My friends and I, gourmet by nature felt welcome upon entering the quaint historic town, without feeling a human touch or hearing a human voice. I felt like Emily in Grover's Corners.
as we found a seat in the lounge area of the bar,the bartender quickly brought us cocktail lists and a wine menu, while also greeting regular guests around us by name. Hype factor exists but still the regulars dine here comfortably.

I loved the greeting which was not a greeting. Instead of the usual salutations, you are greeted with the first course-a Sazerac cocktail, anise infused foam. The second course came quickly after the pouring of the drink-prosciutto"chips" accompanied by an airy flavorful potato foam. Then formal introductions were made. Note: Neil, the sommelier is a treasure, and brought us several excellent selections, the best of the evening the '07 Chassagne-Montrachet at $48. Next came a parade of courses, beginning third with the trio of macaroons (beet and fois gras, sweet and sour with guacamole, caesar salad). The fourth was an astonishing array of flavor with sashimi tuna, roe, cilantro, and soy foam. Favorite courses included a cross between a delicate ravioli filled with local Cherry Hill Farms chevre, browned butter, chanterelles , and butternut squash puree or the expertly prepared lamb, paired with wilted greens, fava beans, and chickpea gnocchi, or the Rabbit Four Ways. One truly enjoyable aspect of the seamless service was how each plate was delivered: all five placed gently on the table at exactly the same moment, like symphonic instruments striking notes in harmony.

Could I wax poetic about every aspect of each course? No. Could I tell that each offering was prepared with a level of precision and care and thoughtfulness? Definitely. Were all of us epicureans satisfied and sated? Most certainly. This is not only because of the visual aesthetic of the plate, but also we could see the intention that the chef had in putting the particular proteins, fats, herbs, and sauces into the dishes.

I disagree with another reviewer when she continually implies that Volt is expensive.

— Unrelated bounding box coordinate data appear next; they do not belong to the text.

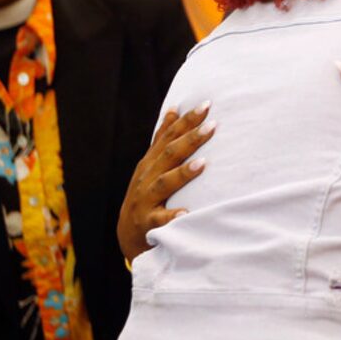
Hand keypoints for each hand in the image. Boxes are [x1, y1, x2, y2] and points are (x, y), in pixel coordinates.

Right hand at [117, 104, 215, 261]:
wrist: (128, 234)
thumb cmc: (147, 194)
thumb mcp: (152, 165)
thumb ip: (163, 138)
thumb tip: (174, 109)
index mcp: (151, 162)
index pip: (169, 136)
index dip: (186, 121)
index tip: (206, 105)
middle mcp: (147, 177)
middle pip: (169, 155)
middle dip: (190, 139)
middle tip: (212, 125)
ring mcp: (145, 200)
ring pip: (164, 184)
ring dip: (182, 173)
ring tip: (202, 164)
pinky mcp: (148, 223)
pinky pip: (160, 220)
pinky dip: (172, 216)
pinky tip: (186, 213)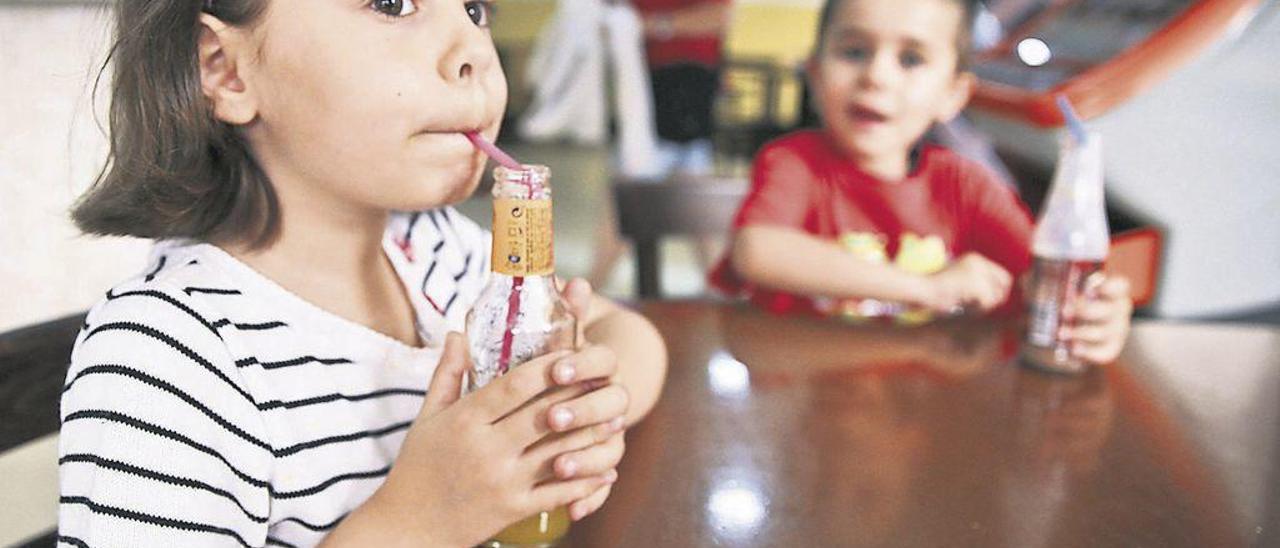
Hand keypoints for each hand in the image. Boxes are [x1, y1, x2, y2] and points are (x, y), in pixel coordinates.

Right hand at [370, 332, 624, 545]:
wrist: (406, 529)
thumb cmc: (416, 468)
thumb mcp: (426, 418)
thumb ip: (447, 375)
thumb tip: (457, 333)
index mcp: (466, 420)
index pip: (516, 384)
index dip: (549, 366)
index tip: (572, 352)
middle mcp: (486, 448)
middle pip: (545, 413)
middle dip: (579, 394)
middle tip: (605, 378)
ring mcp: (502, 481)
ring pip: (559, 451)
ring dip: (591, 435)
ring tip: (615, 419)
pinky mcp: (512, 510)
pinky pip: (558, 493)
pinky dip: (587, 482)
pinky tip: (607, 469)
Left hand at [554, 277, 629, 520]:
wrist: (590, 384)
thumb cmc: (559, 357)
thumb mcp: (556, 335)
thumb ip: (560, 310)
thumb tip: (563, 276)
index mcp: (596, 365)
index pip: (601, 360)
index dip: (581, 364)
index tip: (557, 369)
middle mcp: (608, 398)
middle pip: (611, 404)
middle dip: (581, 412)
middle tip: (552, 419)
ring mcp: (608, 431)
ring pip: (609, 445)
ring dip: (586, 456)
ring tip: (558, 466)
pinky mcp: (601, 461)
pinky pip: (602, 481)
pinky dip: (592, 496)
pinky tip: (574, 511)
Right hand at [924, 253, 1012, 312]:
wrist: (920, 288)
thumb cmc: (934, 288)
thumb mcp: (958, 279)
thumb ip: (977, 283)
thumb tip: (998, 297)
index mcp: (975, 258)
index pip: (1002, 275)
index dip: (998, 291)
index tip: (987, 301)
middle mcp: (979, 262)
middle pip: (1005, 284)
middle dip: (995, 298)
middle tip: (979, 306)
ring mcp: (977, 272)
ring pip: (997, 295)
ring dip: (985, 305)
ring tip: (968, 306)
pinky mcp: (974, 284)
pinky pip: (988, 302)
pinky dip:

Considering the level of preparation and ingredients, which she translates as "complicated," you are getting what you pay for. How many menus employ the use of ras el hanout, or Tonka beans? I thought it also refreshing that the service staff was not wearing the usual black dress shoes, and were instead sporting Chuck Taylors. Then again, perhaps it's a generational disagreement.

We spent the car ride home recalling all we'd consumed, discussing each detail. I wished I had taken better notes, more pictures with my trusty camera. But as a wise friend told me, just enjoying the experience should usurp any notetaking. i'm inclined to agree, as the sensory memories of that initial meal had me waking up the next morning, craving a little foam while I ate the muffin given as a parting gift to each us after the last fork dropped, and the plates were cleared.